A hallucinated citation occurs when the LLM attributes a factual claim to a retrieved source that either doesn't exist or doesn't contain the claimed information. This is distinct from factual hallucination — it is hallucination specifically of the attribution layer.

The cause: LLMs are trained to produce coherent, well-structured text. When instructed to cite sources, they are rewarded for producing citations that look credible. If the actual retrieved sources are not explicitly available in the context, the model will generate plausible-sounding citations from its parametric memory — which may be fabricated.
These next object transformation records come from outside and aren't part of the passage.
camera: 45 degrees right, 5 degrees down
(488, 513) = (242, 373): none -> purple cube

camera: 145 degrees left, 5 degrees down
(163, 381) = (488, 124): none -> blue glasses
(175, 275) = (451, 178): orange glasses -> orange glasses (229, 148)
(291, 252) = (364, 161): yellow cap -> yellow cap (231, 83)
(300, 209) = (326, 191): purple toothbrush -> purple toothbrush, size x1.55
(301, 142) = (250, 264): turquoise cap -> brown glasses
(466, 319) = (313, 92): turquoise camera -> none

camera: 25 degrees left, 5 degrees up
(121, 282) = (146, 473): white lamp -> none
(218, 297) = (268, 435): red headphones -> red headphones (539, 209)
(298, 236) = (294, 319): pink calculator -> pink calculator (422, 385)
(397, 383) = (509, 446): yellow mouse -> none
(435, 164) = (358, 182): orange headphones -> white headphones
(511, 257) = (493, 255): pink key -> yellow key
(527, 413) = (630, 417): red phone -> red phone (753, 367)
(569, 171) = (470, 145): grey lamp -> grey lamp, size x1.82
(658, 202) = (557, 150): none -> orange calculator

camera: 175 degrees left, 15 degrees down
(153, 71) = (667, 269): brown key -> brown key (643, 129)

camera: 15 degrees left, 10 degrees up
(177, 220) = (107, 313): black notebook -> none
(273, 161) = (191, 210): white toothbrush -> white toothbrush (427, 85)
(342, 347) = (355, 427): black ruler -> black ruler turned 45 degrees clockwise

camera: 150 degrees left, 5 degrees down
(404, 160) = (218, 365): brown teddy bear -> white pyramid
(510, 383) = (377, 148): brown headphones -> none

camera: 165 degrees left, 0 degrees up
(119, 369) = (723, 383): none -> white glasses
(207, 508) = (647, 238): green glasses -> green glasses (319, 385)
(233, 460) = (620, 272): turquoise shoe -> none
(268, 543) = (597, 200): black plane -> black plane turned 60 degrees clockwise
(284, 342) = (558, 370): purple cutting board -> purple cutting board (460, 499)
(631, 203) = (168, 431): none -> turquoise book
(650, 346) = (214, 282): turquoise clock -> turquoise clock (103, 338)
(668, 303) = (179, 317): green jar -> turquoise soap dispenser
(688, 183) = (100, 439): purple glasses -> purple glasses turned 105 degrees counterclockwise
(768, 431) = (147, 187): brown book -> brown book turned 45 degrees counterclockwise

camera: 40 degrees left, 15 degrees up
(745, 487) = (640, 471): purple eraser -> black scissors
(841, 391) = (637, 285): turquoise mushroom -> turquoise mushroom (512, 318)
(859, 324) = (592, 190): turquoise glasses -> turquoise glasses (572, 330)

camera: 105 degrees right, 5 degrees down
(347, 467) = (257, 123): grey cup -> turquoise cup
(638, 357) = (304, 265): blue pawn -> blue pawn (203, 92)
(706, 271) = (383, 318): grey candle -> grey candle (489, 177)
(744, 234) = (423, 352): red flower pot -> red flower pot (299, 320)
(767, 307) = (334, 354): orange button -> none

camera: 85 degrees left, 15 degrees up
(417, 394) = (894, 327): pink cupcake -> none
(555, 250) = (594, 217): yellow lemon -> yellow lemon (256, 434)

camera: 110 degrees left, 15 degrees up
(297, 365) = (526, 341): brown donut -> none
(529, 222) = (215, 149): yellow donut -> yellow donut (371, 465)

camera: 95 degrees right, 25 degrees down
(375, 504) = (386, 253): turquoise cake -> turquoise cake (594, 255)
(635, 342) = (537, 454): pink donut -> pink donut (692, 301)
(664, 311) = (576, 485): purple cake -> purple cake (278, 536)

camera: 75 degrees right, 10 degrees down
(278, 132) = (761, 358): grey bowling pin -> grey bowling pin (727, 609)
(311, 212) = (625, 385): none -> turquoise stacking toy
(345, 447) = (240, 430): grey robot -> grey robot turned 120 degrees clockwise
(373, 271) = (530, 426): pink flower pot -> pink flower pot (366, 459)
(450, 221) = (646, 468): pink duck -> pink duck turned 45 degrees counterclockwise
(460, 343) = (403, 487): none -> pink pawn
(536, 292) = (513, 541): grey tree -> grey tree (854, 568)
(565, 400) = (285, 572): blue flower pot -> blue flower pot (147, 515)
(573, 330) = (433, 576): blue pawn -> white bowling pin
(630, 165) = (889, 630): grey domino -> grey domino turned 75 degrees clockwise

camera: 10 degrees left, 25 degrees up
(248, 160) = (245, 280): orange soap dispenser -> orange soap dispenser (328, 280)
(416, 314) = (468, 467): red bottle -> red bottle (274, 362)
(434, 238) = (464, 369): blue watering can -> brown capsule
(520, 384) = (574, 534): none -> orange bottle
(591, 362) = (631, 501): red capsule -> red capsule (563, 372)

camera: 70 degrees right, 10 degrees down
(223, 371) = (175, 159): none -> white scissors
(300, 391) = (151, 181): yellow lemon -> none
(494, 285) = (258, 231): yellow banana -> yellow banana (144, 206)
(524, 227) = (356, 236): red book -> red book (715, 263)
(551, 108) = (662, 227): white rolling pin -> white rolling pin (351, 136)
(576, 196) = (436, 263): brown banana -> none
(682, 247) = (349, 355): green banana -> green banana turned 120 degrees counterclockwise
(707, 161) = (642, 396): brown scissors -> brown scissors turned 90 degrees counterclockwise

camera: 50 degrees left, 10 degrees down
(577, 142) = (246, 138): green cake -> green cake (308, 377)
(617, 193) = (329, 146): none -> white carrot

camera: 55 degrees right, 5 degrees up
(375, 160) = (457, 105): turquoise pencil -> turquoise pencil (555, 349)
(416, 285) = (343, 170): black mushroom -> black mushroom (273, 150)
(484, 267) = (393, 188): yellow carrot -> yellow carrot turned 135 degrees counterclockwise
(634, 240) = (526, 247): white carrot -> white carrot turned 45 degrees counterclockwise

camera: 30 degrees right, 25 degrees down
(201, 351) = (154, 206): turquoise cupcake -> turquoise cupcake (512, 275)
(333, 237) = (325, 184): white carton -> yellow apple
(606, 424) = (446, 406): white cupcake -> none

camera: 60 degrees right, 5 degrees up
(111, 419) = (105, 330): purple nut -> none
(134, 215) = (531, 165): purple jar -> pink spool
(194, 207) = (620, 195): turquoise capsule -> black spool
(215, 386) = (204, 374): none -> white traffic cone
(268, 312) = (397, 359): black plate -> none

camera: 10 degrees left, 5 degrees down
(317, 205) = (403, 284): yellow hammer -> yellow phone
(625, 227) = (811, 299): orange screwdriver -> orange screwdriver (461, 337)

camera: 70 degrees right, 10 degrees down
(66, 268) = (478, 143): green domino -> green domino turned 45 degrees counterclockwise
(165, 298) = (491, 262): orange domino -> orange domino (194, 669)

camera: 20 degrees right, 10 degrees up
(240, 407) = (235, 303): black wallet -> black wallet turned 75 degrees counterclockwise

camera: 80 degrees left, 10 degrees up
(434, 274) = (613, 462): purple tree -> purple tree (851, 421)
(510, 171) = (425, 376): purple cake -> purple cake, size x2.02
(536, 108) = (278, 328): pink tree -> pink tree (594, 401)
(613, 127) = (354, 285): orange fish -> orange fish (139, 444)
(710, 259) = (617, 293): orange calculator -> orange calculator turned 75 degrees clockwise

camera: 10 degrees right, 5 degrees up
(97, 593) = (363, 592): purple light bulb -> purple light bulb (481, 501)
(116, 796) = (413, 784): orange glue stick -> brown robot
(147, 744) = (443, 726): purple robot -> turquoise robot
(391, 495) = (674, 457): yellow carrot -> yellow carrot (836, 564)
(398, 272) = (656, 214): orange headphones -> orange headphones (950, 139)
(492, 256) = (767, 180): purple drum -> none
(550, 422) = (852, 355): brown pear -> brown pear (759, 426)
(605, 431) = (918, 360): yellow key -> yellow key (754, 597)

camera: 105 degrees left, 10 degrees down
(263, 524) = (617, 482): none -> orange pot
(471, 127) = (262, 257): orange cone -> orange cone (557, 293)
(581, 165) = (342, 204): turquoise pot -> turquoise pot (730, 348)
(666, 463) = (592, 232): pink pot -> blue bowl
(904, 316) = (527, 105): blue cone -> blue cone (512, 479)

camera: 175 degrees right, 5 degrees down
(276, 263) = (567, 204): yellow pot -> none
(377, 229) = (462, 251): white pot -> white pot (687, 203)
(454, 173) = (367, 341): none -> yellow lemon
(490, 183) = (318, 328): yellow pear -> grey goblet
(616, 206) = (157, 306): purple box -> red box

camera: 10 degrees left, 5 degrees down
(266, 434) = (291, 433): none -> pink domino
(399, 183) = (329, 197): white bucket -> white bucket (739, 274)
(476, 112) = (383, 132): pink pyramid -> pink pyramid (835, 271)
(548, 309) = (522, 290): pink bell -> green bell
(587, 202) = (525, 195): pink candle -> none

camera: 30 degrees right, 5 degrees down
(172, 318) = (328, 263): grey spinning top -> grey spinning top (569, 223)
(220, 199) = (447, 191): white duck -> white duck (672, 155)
Even when the retrieved sources are available, the model may attribute a claim to the wrong source within the context if the sources are numerous or similar.

Prevention has two layers: structural and validation. Structurally, the system prompt should explicitly list retrieved sources with numbered identifiers ([Source 1], [Source 2]) and instruct the model to use only these identifiers. This makes citation to a non-existent source impossible — there is no [Source 17] if only 8 were retrieved.

Validation: a post-generation step verifies each citation. For each claim-citation pair, retrieve the content of the cited source and use a lightweight model to verify that the cited text actually supports the claim. If it doesn't, either regenerate with stricter instructions or flag for human review. This verification step adds ~200–500ms but is non-negotiable for clinical applications where incorrect attribution could misdirect clinical decision-making.